Developing an intuition for better understanding of convolutional neural networks
--
The Human Eye
The best visual tool that man has known for most of time is the human eye. It is the primary tool used by our brain to perceive the world and make sense it of it. While the basics of the human eye are explainable by optics, it is how that raw stimulus invokes imagery in our brain is what confused and fascinated people for a long time. It was in the late 1950s that two professors David Hubel and Torsten Wiesel, who were experimenting by inserting electrodes in the visual cortex of a cat and observing individual neurons[more].
They discovered that each neuron was tuned to observe only one kind of stimulus (say a straight vertical line) and only moving (or stationary) in one direction.
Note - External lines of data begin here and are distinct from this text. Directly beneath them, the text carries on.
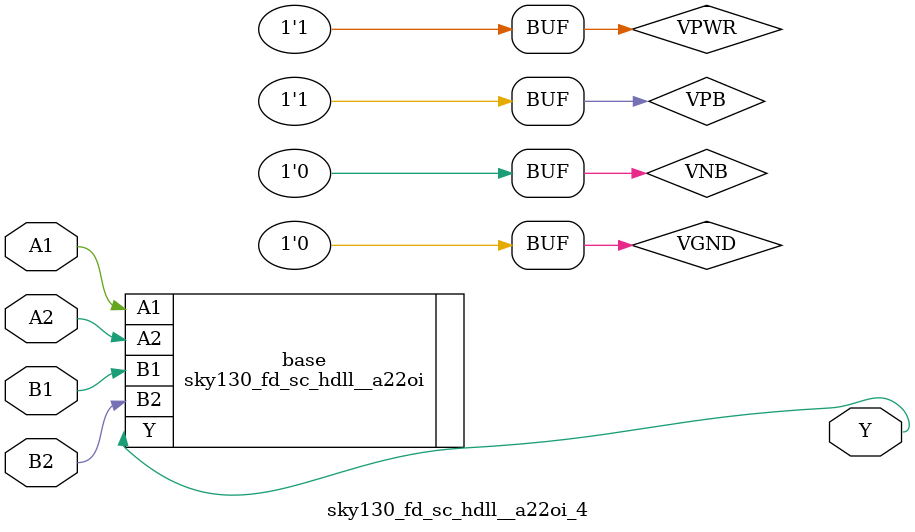
<source format=v>
module sky130_fd_sc_hdll__a22oi_4 (
    Y ,
    A1,
    A2,
    B1,
    B2
);
    output Y ;
    input  A1;
    input  A2;
    input  B1;
    input  B2;
    // Voltage supply signals
    supply1 VPWR;
    supply0 VGND;
    supply1 VPB ;
    supply0 VNB ;
    sky130_fd_sc_hdll__a22oi base (
        .Y(Y),
        .A1(A1),
        .A2(A2),
        .B1(B1),
        .B2(B2)
    );
endmodule
</source>
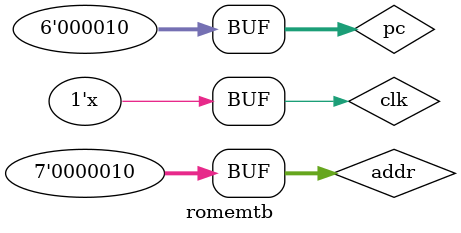
<source format=sv>
`timescale 1 ns / 1 ns
module romemtb();

logic clk;
logic [6:0] addr;
logic [5:0] pc;
logic [31:0] data;
logic [31:0] instr;

EM DUT(addr, clk, data);
Rom DUT2(pc, clk, instr);

initial begin

clk = 1;
addr = 6'd0;
pc = 5'd0;
#10;
addr = 6'd1;
pc = 5'd1;
#10;
addr = 6'd2;
pc = 5'd2;
#10;

end

always 
	#5 clk = !clk;

endmodule 
</source>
Further they observed that the firing of neurons change as the orientation of the stimuli was changed. This understanding of each neuron as looking out for different stimuli in different orientations was later used in building convolutional neural networks.
Convolution : the function
Before anything else, one needs to understand why this function is used in the neural networks. To bridge that gulf of understanding, one first needs to realise that processing in the brain is mostly hierarchical. As mentioned above, we see that the visual cortex has a bunch of neurons which are tuned to detect very specific stimuli. But, how do these outputs make sense, i.e. say how can two neurons detecting a horizontal and vertical line, combine their observations to show the presence of a curved one? The answer lies in the hierarchical organization. Initially the V1 gets all the activations from the neurons detecting their stimuli, then these are sent to a different set of neurons in the same cortex to detect higher level features. Basically, the information captured by the first ‘layer’ of neurons is passed to the next ‘layer’ for detecting more complex features, one of which could be curves.